Copy each line of the data that has "text" in it.

[Before-and-after page screenshots]
————
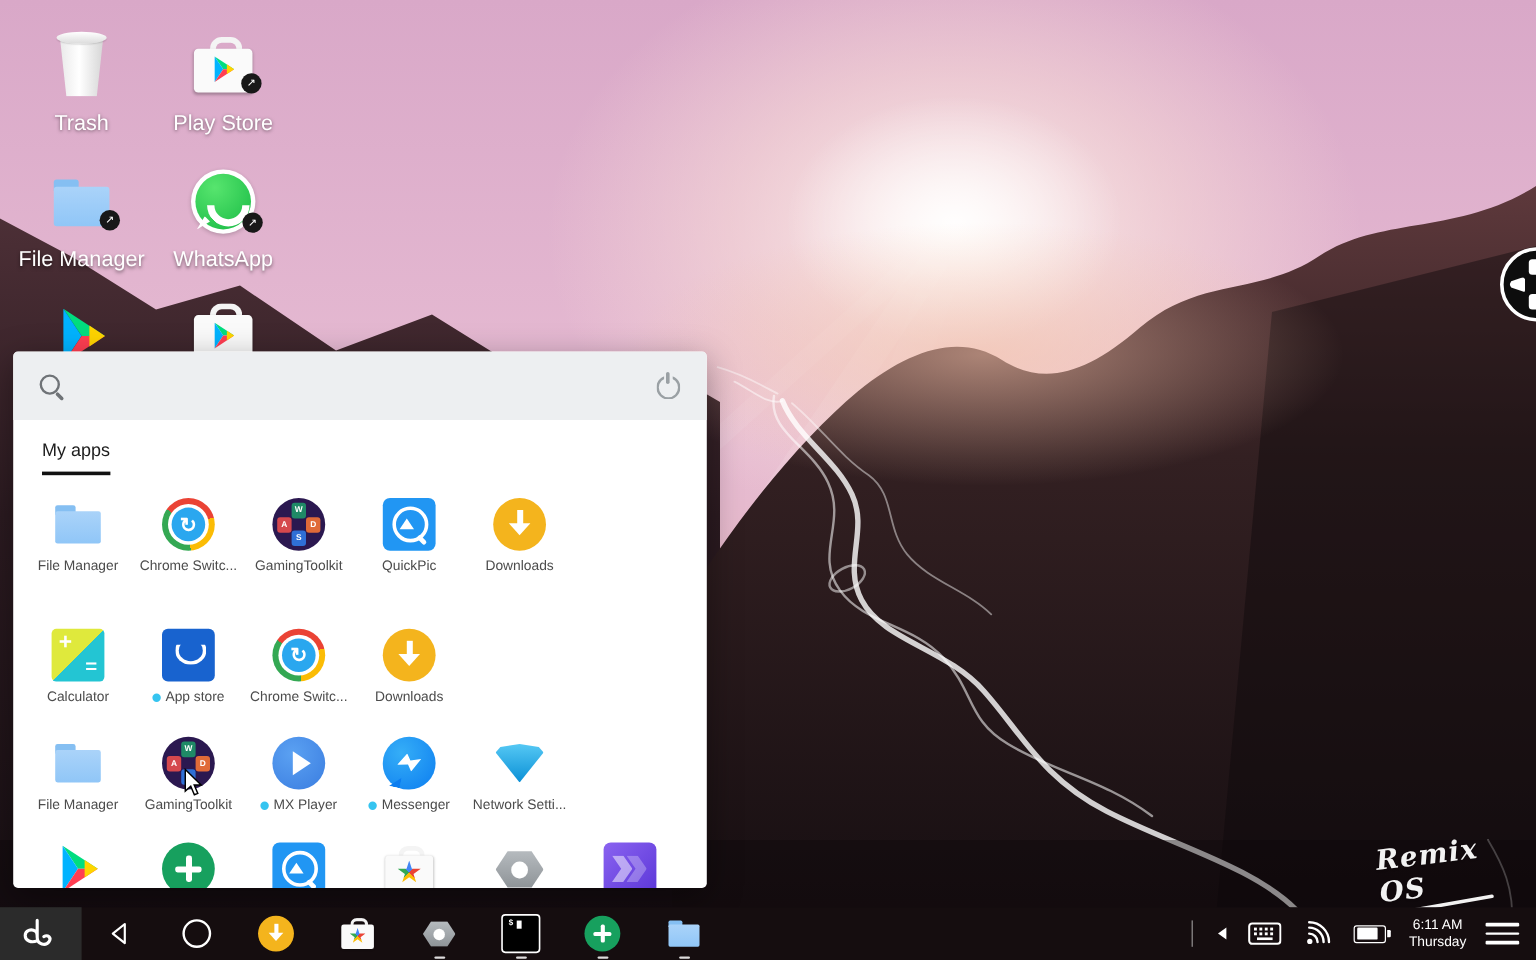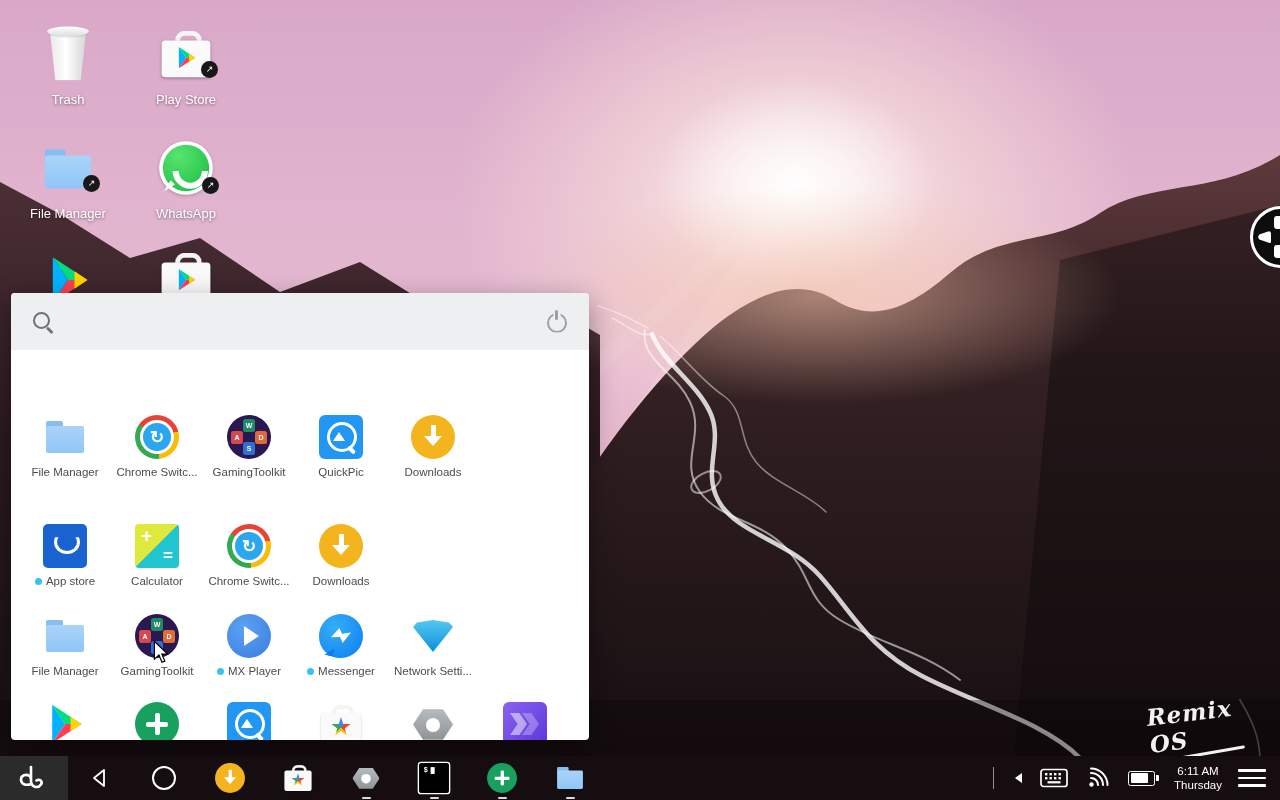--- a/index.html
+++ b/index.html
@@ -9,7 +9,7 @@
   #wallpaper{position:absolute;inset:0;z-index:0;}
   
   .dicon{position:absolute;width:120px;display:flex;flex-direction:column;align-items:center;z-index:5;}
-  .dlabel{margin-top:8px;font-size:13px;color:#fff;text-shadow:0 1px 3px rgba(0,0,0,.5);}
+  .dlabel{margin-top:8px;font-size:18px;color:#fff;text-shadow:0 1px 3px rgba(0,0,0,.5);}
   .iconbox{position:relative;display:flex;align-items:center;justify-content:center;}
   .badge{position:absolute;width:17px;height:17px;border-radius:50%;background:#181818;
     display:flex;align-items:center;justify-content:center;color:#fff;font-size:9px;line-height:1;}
————
Exercise answer
-  .dlabel{margin-top:8px;font-size:13px;color:#fff;text-shadow:0 1px 3px rgba(0,0,0,.5);}
+  .dlabel{margin-top:8px;font-size:18px;color:#fff;text-shadow:0 1px 3px rgba(0,0,0,.5);}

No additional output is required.